I’d go for fast food. Back then, the mark of quality in food was packing in as much fat and sugar as possible. Well, we’ve taken that far beyond anything that Versailles was able to.

The King gets our specialty, the Bowl O’Meat, with sauteed eggplant and hamburger served over rice, plus a lovely garden salad.

If he behaves nicely, we all pile into the car with the dog afterwards and go out to Rita’s for a frozen custard treat.

Well, it’s August, so I imagine starting with a chilled borscht would be amazing.

A fresh lox plate, because fresh raw seafood inland would be a nice surprise.

To follow, an Impossible Burger. They do taste good, and voila! It’s a vegetable!. Served with blanched french fries. (french fries, snerk) The fries would be crispy outside, tender inside. And ketchup. Sweet ketchup for the fries.

A sorbet palate cleanser. Nice and cold again. Italian Ice.

Now an authentic pad thai . Suddenly, we’re eating food from the orient.

Heirloom tomato plate for salad, with a selection of cheeses.

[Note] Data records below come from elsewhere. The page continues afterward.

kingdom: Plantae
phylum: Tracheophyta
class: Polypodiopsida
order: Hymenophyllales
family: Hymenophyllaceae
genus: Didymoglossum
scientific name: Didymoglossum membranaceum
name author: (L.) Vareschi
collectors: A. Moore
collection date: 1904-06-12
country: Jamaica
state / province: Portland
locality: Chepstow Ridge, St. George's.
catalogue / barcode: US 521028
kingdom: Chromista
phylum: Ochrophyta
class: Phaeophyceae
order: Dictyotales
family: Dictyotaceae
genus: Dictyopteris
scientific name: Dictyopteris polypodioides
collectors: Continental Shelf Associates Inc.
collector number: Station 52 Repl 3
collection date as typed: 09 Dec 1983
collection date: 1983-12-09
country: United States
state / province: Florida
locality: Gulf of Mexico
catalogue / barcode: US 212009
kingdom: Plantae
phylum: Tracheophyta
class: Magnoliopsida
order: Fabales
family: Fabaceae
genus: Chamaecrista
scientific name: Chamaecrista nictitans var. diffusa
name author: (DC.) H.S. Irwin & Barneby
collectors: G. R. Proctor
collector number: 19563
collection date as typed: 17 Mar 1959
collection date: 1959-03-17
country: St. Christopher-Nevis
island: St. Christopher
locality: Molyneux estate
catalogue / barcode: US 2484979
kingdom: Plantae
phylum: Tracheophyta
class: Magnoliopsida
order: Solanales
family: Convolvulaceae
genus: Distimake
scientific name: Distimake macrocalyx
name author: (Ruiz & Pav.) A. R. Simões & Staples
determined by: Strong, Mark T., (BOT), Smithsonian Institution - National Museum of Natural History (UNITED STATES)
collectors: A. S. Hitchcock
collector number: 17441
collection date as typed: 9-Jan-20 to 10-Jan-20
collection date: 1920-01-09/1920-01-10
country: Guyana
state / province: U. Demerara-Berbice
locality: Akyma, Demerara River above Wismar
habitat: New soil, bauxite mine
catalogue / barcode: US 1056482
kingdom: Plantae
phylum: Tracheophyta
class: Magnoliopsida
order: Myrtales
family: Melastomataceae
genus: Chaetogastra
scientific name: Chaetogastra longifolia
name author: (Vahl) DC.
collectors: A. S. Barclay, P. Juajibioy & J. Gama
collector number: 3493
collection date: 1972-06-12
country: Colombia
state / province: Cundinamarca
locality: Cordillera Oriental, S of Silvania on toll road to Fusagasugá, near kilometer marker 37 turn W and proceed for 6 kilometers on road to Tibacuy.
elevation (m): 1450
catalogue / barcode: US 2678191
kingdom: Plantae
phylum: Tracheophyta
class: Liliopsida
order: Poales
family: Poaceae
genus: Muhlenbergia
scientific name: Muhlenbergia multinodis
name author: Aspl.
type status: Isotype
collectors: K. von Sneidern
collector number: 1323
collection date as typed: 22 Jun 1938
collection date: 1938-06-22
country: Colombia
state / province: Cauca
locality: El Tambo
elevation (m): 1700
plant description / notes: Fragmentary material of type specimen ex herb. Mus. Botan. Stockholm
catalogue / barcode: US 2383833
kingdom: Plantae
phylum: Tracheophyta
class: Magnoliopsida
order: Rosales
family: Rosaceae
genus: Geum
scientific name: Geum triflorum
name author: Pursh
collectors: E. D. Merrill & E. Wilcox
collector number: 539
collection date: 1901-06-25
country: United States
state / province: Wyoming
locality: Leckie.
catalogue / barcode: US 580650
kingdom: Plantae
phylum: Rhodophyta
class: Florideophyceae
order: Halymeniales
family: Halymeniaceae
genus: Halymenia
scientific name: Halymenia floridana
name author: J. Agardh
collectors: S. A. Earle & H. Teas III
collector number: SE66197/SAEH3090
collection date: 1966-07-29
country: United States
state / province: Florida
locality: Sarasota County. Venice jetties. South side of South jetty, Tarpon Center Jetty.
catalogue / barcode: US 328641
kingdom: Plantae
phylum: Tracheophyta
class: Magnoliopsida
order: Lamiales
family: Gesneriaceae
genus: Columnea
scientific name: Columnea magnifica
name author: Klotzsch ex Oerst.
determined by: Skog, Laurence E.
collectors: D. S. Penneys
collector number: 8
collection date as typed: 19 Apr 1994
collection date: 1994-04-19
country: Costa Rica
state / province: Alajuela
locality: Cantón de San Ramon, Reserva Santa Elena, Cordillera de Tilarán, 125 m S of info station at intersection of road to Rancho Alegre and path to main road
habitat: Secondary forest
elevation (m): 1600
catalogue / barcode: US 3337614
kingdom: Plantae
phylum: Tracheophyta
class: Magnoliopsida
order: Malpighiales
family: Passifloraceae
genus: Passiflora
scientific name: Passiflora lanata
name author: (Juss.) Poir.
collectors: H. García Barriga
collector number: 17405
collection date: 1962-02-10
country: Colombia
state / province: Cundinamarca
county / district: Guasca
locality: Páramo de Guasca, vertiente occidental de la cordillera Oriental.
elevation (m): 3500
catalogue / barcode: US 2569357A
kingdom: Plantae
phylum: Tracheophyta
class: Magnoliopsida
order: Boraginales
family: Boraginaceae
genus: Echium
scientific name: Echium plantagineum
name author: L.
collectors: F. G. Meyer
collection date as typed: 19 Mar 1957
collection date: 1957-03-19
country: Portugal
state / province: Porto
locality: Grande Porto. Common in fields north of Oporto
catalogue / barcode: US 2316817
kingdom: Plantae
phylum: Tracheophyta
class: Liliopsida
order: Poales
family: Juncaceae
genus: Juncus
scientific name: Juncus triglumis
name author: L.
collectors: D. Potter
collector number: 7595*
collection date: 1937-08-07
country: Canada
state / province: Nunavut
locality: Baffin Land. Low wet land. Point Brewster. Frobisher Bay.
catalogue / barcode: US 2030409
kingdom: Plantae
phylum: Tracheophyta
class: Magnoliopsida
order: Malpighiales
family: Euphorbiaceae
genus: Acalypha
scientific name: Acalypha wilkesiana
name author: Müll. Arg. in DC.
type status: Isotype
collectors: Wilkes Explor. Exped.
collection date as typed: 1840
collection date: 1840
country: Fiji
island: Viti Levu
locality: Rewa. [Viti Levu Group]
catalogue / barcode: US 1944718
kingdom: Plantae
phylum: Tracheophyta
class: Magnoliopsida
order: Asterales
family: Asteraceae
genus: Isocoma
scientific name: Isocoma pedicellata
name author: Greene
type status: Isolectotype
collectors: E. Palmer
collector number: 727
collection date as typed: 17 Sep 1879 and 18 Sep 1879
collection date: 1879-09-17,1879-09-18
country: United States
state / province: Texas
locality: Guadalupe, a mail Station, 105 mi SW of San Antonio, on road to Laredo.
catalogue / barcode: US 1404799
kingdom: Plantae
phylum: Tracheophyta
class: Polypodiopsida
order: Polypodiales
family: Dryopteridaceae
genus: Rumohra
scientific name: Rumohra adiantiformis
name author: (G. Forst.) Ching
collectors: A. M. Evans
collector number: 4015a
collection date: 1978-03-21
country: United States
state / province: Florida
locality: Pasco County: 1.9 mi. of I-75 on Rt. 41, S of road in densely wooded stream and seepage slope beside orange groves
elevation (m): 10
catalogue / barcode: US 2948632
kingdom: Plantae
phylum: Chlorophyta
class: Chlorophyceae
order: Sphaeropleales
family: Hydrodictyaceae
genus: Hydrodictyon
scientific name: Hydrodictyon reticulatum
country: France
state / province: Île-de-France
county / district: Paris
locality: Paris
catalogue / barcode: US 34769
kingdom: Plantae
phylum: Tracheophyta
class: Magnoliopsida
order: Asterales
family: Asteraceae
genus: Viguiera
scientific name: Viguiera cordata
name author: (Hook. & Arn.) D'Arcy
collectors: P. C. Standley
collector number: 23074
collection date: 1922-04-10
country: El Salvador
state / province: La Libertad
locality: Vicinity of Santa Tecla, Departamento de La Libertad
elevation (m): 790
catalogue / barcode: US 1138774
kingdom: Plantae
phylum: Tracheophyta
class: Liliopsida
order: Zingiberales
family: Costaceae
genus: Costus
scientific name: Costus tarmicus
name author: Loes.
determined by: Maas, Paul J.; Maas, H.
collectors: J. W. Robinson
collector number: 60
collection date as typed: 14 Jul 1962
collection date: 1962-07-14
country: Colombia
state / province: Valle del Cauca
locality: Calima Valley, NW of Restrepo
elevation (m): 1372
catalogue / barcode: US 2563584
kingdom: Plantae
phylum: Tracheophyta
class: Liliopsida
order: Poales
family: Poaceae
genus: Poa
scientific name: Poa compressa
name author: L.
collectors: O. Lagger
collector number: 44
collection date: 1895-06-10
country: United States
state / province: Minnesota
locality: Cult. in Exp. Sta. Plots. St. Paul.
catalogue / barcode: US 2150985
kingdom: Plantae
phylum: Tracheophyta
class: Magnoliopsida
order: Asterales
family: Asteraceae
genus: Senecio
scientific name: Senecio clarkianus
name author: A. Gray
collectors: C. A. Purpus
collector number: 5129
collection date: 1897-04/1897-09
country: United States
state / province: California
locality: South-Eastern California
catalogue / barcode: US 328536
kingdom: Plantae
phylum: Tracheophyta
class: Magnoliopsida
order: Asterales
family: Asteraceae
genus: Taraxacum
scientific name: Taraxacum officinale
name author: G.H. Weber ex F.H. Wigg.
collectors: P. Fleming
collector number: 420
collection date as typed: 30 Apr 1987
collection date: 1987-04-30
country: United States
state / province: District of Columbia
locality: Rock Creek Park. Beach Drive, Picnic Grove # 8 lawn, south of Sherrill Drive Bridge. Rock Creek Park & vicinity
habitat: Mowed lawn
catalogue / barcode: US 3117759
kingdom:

Tomatoes were eyed askance in Louis’ time, so Louis can feel brave eating it.

Jello and Cool Whip for dessert.

Wasn’t he used to huge multicourse meals with both large quantities of food and large numbers of different dishes at each course?

I’d think most of the menus suggested so far would astonish him mostly with their paucity.

I’d show him how to make pop corn (both salty and sugary) and candy floss. Then I would make an omelette with magic mushrooms and lots of spices. Only then would I poison him. With Amanita phalloides salad, acts slowly enough to put him back in his time machine before it dissolves his liver.

Appetizer: Italian style Antipasto with a selection of olives, peppers, tomatoes, cheeses and thinly sliced meats.
First course: Salad of spring greens with tomato and cucumber garnished with bacon and a nice vinegarette
Main course: Grilled dry aged ribeye with a loaded baked Yukon gold potato and an ear for grilled sweet corn
Dessert: Granny Smith apple cobbler with vanilla ice cream and a warm caramel.

M ade this for our anniversary dinner a few months ago. If it is good enough for The Incomparable Sunflower, is is good enough for a French king

Which is why I’m ordering fancy pizzas and garlicky Caesar salad. Why compete at a level I’m not going to surpass? I’m going for something that’s excellent that he hasn’t had. With a hot-from-the-stove Sabayon for dessert, French and ethereal.